Complying with the astounding growth in inflation over the one-year horizon, the tables have turned drastically for the RBI as they ought to resume the certified interest rates rather than easing. The monetary policymakers have incurred an attempt to revamp the interest rates following the concerns of business enterprises. But so far, their efforts have failed to derive a valiant impact.
Previously, the respondents have been optimistic about aggressive demand for products in the markets. Today, the pipedream has become imaginary. Around 60 percent of the respondents have a prolepsis based on higher inflation in the coming days, and the vast proportion is associated with the food group. Inflation enacts as a roadblock not only for venturing new investments but its exaggeration could lead to exhaustion in savings. It will lead to troubling humans to ramp up their acquisition of products and services.
What Happens if the Consumer Remains Bleak on the Future Expectations Index?

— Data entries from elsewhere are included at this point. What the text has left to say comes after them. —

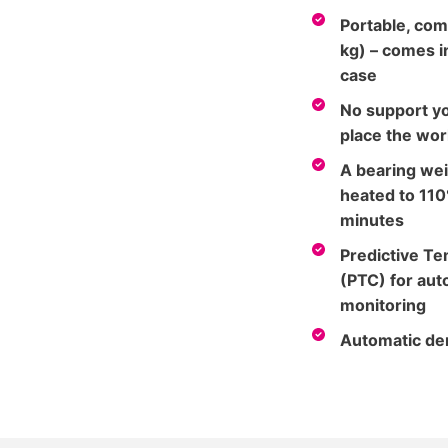
Portable, com
kg) – comes in
case
No support yo
place the wor
A bearing wei
heated to 110
minutes
Predictive T
(PTC) for au
monitoring
Automatic de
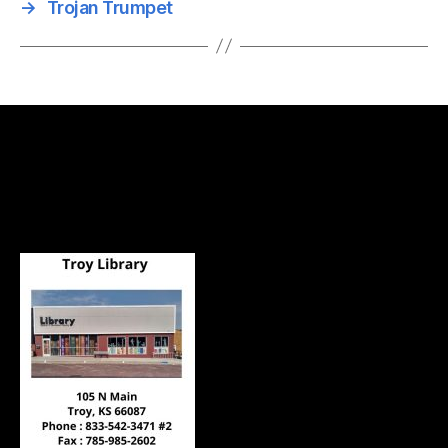
→
Trojan Trumpet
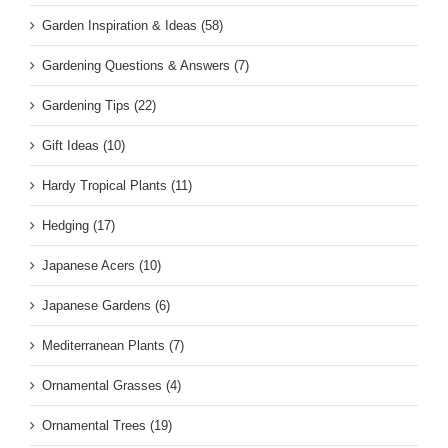
Garden Inspiration & Ideas (58)
Gardening Questions & Answers (7)
Gardening Tips (22)
Gift Ideas (10)
Hardy Tropical Plants (11)
Hedging (17)
Japanese Acers (10)
Japanese Gardens (6)
Mediterranean Plants (7)
Ornamental Grasses (4)
Ornamental Trees (19)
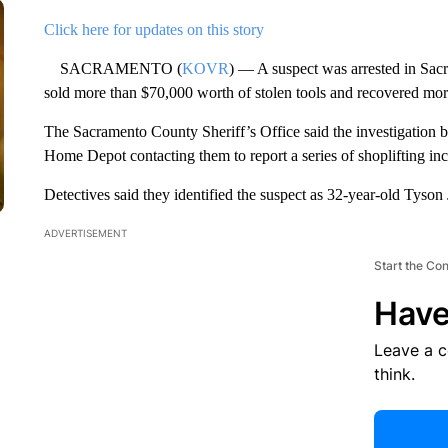
Click here for updates on this story
SACRAMENTO (
KOVR
) — A suspect was arrested in Sacr
sold more than $70,000 worth of stolen tools and recovered mor
The Sacramento County Sheriff’s Office said the investigation b
Home Depot contacting them to report a series of shoplifting inc
Detectives said they identified the suspect as 32-year-old Ty
ADVERTISEMENT
Start the Co
Have
Leave a 
think.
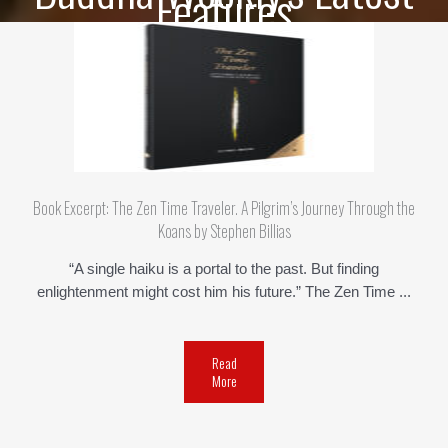
Features
Book Excerpt: The Zen Time Traveler. A Pilgrim’s Journey Through the
Koans by Stephen Billias
“A single haiku is a portal to the past. But finding
enlightenment might cost him his future.” The Zen Time ...
Read
More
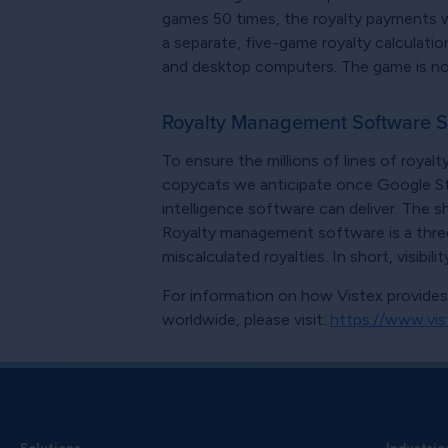
games 50 times, the royalty payments wil
a separate, five-game royalty calculatio
and desktop computers. The game is now 
Royalty Management Software S
To ensure the millions of lines of roya
copycats we anticipate once Google Stadi
intelligence software can deliver. The 
Royalty management software is a three
miscalculated royalties. In short, visibili
For information on how Vistex provide
worldwide, please visit:
https://www.vis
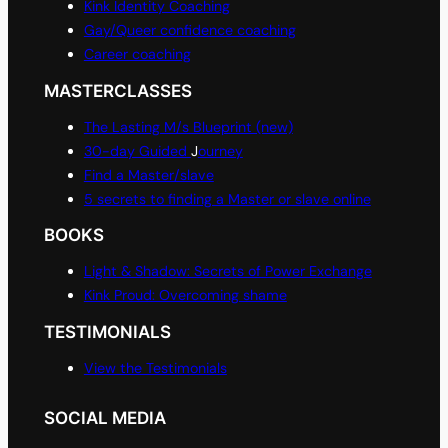
Kink Identity Coaching
Gay/Queer confidence coaching
Career coaching
MASTERCLASSES
The Lasting M/s Blueprint (new)
30-day Guided
J
ourney
Find a Master/slave
5 secrets to finding a Master or slave online
BOOKS
Light & Shadow: Secrets of Power Exchange
Kink Proud: Overcoming shame
TESTIMONIALS
View the Testimonials
SOCIAL MEDIA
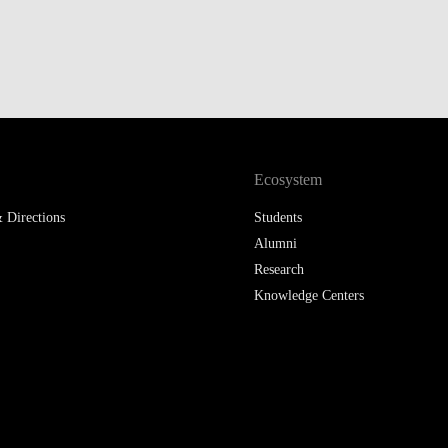
LAW & ECONOMICS OF
THE SEA
DOUBLE DEGREES
DUAL DEGREE NYU
Ecosystem
 Directions
Students
Alumni
Research
Knowledge Centers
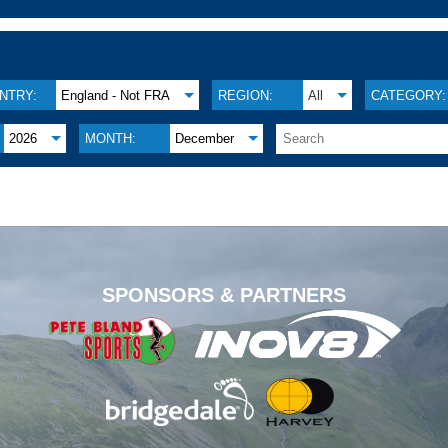
NTRY:
England - Not FRA
REGION:
All
CATEGORY:
2026
MONTH:
December
.
SPONSORS & PARTNERS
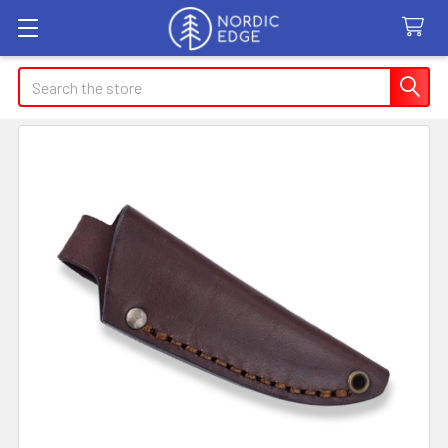
Search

The Future Expectations Index has dropped to 96.4, reflecting the detrimental effects of the pandemics on the human mind. The consumer has rescinded their spendings as concerns mounts over the unemployment scenario in India. Around 15.3 million people suffered the fret of losing their jobs, and that too happened so swiftly. With the tight constraints of money circulation in the economy due to inactivity in various sectors, the demand upheaved, and so did inflation.
It enraged doubts in the RBIs policy-making, and that is why the consumers left unsure about their future year-ahead prospects of spending. If the bleak constantly triggers consumer’s confidence, then India’s growth aspirations will get hindered. Due to less money disposal in the markets, the government will not delve higher growth returns. Eventually, the economic slowdown will get entrenched, and the consumers will be the ultimate sufferers of the soaring prices.